:: SUPPLIED TEXT ::
I agree that we cannot change the behavior of this option itself, but I think 
we can add new option instead. 

bq. I don't really agree with this. It may not be doing an ideal job but I 
think the intent is to introduce fairness between users. It's a progression 
from 0 being the most fair, and 100+ being more fifo. In your example it's 
trying to get everyone 50% which isn't likely to happen so in this case it's 
going to operate mostly fifo. If the intent is to be much more fair across the 
10 users, then a much smaller value would be appropriate.
The problem I can see is, it uses #active-user to compute user-limit, this can 
lead to unfair, an example of this:
A queue has 100 guaranteed resource (capacity=max-capacity=100). And 
minimum-user-limit=25.
There're 4 users in the queue, they're using u1=40, u2=30, u3=20, u4=10 
resources. After a while, u3 finished its application, so there're 20 available 
resources. Only u2 and u1 are asking resources. So the user-limit = 
max(1/#active-user, 25/100) = 50. So it is possible u2 get all available 
resource, and usage becomes u1=40, u2=50, u3=0, u4=10. This is very unfair to 
me.
And I think currently we cannot relief this issue via tuning minimum-user-limit.

bq. Since the scheduler can't predict what an application is going to request 
in the future, I don't see how a predictable formula is even possible (ignoring 
the possibility of taking away resources via in-queue preemption). It's not 
great, but being fair to currently requesting users makes some bit of sense.

:: INFORMATION SUPPLIED ::

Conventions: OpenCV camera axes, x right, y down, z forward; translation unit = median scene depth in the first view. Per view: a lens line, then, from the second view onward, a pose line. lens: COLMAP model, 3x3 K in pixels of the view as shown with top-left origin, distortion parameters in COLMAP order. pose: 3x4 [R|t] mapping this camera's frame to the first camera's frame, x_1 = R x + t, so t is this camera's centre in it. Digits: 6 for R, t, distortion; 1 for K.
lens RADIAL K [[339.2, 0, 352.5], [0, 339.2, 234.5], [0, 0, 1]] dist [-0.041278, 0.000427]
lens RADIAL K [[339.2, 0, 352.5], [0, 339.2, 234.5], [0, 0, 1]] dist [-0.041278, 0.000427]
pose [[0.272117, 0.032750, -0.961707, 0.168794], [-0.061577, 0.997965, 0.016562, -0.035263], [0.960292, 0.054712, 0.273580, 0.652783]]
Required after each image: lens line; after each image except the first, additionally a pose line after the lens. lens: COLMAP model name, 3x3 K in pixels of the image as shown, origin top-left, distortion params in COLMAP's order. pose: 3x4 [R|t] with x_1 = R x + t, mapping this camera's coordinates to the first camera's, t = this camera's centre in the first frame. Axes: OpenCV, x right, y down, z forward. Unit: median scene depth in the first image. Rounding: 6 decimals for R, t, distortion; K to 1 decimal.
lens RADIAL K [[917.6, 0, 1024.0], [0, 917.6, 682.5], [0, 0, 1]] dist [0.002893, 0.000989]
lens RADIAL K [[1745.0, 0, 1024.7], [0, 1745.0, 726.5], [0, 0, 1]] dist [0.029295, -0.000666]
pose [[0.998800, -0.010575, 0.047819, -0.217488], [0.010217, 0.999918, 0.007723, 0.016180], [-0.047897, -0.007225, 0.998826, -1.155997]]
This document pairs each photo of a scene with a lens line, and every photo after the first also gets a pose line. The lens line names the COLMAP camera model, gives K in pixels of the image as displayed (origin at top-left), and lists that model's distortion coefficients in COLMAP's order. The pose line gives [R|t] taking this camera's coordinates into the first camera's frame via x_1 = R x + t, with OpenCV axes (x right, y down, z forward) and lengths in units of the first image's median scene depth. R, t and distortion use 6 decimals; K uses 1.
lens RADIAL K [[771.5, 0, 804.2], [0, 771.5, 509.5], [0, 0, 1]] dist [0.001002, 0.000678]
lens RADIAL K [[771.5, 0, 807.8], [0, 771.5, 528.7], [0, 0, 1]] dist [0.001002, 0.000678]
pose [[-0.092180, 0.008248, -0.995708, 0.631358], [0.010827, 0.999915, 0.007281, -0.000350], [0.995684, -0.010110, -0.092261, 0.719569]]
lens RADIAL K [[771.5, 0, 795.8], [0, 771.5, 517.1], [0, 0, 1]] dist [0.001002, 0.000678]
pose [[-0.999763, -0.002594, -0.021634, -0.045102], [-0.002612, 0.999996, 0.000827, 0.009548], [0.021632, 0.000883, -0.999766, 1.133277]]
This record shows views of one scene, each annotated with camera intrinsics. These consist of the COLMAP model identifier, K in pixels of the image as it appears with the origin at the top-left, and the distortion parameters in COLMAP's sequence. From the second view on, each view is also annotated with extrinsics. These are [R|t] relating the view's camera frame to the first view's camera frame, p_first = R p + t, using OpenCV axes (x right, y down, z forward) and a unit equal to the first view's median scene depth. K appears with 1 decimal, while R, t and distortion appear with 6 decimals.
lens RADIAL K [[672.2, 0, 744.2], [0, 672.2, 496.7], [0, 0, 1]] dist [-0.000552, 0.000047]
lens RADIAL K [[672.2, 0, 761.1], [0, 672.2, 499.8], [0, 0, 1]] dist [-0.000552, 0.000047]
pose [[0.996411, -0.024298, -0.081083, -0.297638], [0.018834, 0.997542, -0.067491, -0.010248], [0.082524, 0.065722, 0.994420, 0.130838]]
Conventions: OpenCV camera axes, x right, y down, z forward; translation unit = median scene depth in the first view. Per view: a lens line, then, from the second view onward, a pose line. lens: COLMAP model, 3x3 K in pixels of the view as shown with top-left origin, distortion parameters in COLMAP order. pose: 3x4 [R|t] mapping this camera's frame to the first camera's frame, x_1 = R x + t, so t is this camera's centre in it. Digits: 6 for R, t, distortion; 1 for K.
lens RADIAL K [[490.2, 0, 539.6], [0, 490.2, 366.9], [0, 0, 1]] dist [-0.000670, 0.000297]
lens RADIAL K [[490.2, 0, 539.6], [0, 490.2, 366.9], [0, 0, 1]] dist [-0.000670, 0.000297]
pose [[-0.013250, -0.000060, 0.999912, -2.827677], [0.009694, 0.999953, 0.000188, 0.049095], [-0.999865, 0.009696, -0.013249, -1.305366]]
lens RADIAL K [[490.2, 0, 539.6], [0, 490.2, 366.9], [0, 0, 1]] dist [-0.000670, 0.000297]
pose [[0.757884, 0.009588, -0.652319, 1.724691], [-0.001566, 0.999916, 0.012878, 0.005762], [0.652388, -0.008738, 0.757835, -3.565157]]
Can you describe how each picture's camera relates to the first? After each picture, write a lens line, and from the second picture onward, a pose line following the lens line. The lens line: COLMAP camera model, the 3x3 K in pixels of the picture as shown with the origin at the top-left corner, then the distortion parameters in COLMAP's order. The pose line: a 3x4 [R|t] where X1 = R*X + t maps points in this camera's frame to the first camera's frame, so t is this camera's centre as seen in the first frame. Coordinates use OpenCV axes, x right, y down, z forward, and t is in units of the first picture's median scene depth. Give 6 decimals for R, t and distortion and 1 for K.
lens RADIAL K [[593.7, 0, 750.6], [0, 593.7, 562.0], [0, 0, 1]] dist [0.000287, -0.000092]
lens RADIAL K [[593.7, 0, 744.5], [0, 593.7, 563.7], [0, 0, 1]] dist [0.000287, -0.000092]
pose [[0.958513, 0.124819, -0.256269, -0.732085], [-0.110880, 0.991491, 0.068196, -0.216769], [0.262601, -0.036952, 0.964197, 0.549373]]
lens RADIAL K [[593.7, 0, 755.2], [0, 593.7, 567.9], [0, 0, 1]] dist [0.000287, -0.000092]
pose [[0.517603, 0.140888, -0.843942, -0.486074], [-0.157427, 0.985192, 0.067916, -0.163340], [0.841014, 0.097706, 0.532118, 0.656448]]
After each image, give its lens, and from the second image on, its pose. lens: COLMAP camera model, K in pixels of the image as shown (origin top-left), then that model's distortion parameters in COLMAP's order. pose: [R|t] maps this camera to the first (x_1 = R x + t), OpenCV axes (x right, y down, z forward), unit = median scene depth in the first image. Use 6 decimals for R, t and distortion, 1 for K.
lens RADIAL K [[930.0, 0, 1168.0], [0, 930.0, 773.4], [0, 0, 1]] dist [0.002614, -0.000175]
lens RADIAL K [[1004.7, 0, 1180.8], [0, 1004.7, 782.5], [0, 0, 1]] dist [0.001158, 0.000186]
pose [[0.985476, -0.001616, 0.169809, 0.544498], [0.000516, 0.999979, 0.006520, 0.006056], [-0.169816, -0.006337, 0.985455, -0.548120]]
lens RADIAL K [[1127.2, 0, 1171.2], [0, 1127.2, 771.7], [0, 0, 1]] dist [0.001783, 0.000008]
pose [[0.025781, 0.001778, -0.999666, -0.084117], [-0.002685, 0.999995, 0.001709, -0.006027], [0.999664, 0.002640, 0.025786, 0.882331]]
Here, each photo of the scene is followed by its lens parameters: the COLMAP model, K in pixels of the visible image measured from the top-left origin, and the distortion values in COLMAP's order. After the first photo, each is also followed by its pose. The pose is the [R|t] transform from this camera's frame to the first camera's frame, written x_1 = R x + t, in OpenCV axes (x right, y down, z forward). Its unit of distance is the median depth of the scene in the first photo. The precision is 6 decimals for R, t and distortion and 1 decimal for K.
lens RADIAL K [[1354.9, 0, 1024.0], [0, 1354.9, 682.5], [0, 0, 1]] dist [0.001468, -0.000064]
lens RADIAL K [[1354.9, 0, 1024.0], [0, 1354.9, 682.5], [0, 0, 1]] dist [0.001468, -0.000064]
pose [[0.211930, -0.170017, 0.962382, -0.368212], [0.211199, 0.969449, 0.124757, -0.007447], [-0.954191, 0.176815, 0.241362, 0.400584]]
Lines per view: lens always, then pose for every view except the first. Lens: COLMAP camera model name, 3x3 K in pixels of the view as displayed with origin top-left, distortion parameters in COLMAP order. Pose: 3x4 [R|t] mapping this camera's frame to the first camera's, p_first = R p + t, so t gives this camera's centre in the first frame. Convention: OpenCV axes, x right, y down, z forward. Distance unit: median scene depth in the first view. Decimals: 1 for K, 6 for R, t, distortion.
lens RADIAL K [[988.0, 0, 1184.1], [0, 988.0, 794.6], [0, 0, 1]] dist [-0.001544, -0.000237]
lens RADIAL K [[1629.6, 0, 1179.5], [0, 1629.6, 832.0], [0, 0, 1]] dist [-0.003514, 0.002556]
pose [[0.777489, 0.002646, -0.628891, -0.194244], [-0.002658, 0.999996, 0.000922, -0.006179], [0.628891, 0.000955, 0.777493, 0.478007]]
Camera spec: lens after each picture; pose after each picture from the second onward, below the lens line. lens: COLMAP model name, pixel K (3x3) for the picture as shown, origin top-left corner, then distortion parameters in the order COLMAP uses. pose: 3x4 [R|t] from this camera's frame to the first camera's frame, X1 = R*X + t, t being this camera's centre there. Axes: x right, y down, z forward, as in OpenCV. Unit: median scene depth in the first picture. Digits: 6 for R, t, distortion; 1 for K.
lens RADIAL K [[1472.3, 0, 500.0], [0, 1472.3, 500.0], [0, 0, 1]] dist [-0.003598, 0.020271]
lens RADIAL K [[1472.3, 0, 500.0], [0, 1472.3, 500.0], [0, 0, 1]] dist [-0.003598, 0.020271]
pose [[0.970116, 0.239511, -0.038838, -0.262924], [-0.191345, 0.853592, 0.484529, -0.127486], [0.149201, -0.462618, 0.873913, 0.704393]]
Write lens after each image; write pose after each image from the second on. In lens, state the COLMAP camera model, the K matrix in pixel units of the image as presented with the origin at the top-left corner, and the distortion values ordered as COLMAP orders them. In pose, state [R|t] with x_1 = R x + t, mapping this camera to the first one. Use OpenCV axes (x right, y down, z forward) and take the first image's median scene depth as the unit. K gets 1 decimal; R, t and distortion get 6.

:: WORK REQUIRED ::
Say whether each statement agrees with the scheduler discussion, answering yes or no and quoting the words from the text that decide it. 1. In the example, the queue's minimum-user-limit is 25. 2. After u3 finishes, all four users are asking for resources. 3. A setting of 0 is described as the most fifo. The rows are not needed for this task.

:: SOLUTION FOR THIS TASK ::
1. Yes: "And minimum-user-limit=25."
2. No: "Only u2 and u1 are asking resources."
3. No: "from 0 being the most fair, and 100+ being more fifo."